はじめに

繰上返済は最適解? 事例に学ぶ対策のヒント

これからの金利上昇に備えて、繰上返済がよい選択となるのかどうかは悩ましいところです。変動金利型住宅ローンの基準金利引き上げに、異なる対策を取ったAさんとBさんの事例をご紹介します。

AさんとBさんはどちらも変動金利型住宅ローンを利用していました。家族構成は違いますが、借入額は約8,000万円、借入時期も似ています。どちらも基準金利の0.2%引き上げをうけ、毎月返済額が5,000円増加しました。

Aさんのご家庭では金利上昇に備えて、500万円の期間短縮型繰上返済を実行しました。ローン残高を大きく減らすことはできましたが、毎月返済額はわずかに月400円減っただけ、短縮できた返済期間は7ヵ月でした。そのうえ、Aさんの手元資金は500万円減ったため、資産の流動性が低下しました。Aさんは繰上返済後も金利上昇の不安を消すことができず、むしろ将来に不安を抱えることとなりました。

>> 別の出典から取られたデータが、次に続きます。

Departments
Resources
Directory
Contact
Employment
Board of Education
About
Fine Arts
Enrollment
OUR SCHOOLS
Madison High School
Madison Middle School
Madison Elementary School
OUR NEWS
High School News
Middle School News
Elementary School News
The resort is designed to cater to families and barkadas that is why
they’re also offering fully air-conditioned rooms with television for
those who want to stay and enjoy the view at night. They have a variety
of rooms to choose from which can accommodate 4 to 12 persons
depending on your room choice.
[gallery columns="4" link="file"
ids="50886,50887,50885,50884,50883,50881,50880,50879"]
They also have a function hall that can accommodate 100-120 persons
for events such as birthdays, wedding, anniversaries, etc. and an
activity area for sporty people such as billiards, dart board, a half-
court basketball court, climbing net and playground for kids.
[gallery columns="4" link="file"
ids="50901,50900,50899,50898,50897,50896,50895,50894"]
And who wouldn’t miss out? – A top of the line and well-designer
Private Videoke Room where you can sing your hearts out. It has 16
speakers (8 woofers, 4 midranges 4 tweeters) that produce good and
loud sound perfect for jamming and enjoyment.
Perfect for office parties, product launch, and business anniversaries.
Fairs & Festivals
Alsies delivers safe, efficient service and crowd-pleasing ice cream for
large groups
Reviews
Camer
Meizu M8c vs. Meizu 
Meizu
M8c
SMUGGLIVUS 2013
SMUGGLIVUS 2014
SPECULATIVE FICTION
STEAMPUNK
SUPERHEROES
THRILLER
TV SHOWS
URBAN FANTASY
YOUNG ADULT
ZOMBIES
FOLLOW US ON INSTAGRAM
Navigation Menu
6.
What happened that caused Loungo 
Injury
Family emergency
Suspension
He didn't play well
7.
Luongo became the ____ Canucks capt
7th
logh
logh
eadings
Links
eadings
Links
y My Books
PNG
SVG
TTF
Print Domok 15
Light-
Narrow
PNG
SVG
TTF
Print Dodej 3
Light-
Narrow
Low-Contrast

一方、Bさんは繰上返済ではなく、毎月返済額の増額を検討することにしました。末子の進学先が決まったこと、今後必要な教育費に目処がつきそうであること、家計にゆとりがあったこと、必要な備えを準備できている状況をふまえ、筆者と一緒に返済額増額後の家計の見通しを投影し、家計に無理がないことを確認した上で決定しました。Bさんのご家庭はこのところの物価上昇をふまえても、家計は十分対応可能な状態でしたが、返済の先送りは極力避けたいと考えていました。Bさん夫婦は銀行に相談し審査を経て、毎月返済額をみずから2万円増やしました。返済期間は2年短縮することができました。報告くださったBさんの晴れやかな表情が印象的でした。

心地よく暮らすために大切な考え方

利息の支払いをできる限り避けたい気持ちは多くの方に共通するものですが、繰上返済にはメリットと同時にデメリットもあります。繰上返済は多くの方に知られている方法ですが、いわゆる大技です。厳しいいい方になってしまいますが、適切に住宅ローンを利用できている方であれば、繰上返済といった大技はつかわなくとも対応できるケースは多いはずです。
もし、これからの金利上昇を想像して、利息負担が増えることに不安があるなら今からでも返済計画を含めた住宅資金計画を見直した方がいいでしょう。

家はわたしたちの暮らしをつくるパズルのピースの1つです。心地よく暮らすために最も大切なのは、「描いた自分のライフプランを実現できること」です。その実現の後押しとして住宅ローンを活用するのがいいのではないでしょうか。